A 5090 user reports audio corruption in Issue #155 and explicitly confirmed the bug persists even with --no-asr (so it's not the Whisper auto-transcription path). The reporter speculates about Blackwell-specific kernel issues (RTX 5090 / Blackwell, CUDA 12.8, or attention kernels), and as of mid-May 2026 root cause is still open and under investigation by the k2-fsa maintainers. The RTX 5060 is the same Blackwell generation (sm_120) as the 5090, so this is a datapoint worth watching on this card. If you hit garbled output, passing ref_text explicitly (per the quick-start snippet above) is the most consistent reported workaround; if that fails, add your reproduction to the issue thread — Blackwell-specific datapoints are still being collected.

Fine-tuning fails with a shared-memory error (does not fire on the 5060)

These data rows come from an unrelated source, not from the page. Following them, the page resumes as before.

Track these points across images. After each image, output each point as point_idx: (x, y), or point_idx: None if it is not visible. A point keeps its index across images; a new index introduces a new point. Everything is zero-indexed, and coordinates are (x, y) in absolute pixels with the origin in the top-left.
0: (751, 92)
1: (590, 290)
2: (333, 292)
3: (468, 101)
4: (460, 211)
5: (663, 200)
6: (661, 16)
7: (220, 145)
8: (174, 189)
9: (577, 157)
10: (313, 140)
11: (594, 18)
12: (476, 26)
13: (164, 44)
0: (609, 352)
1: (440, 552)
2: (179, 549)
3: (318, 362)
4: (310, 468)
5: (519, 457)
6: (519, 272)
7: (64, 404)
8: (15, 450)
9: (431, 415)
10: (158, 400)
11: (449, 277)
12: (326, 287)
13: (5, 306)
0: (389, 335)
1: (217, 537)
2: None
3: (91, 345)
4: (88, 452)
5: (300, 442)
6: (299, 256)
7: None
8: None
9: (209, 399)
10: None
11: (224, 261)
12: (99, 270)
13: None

OmniVoice's flex_attention training path needs ~128 KB of shared memory per block, exceeding the ~99 KB hardware limit on Ada Lovelace (sm_89) and Ampere (sm_86) consumer/workstation cards — see Issue #83, which names the RTX 4090 and A6000 and states "fine-tuning is currently only possible on A100 / H100 / Blackwell — every other consumer or workstation card will fail." The RTX 5060 is Blackwell (sm_120), which sits in that supported tier (228 KB shared memory per block), so this error does not fire on the 5060 — the issue is scoped to Ampere/Ada only. Inference works on all of these cards regardless; this wall is fine-tuning only.

`pip install` fails / wrong CUDA version

You must use the +cu128 PyTorch wheel for the 5060. The default pip install torch index ships cu121, which won't initialise kernels on sm_120 — you'll see a "CUDA error: no kernel image" at the first inference call. Force-reinstall PyTorch with the --extra-index-url https://download.pytorch.org/whl/cu128 flag from step 2 to match the upstream pin exactly.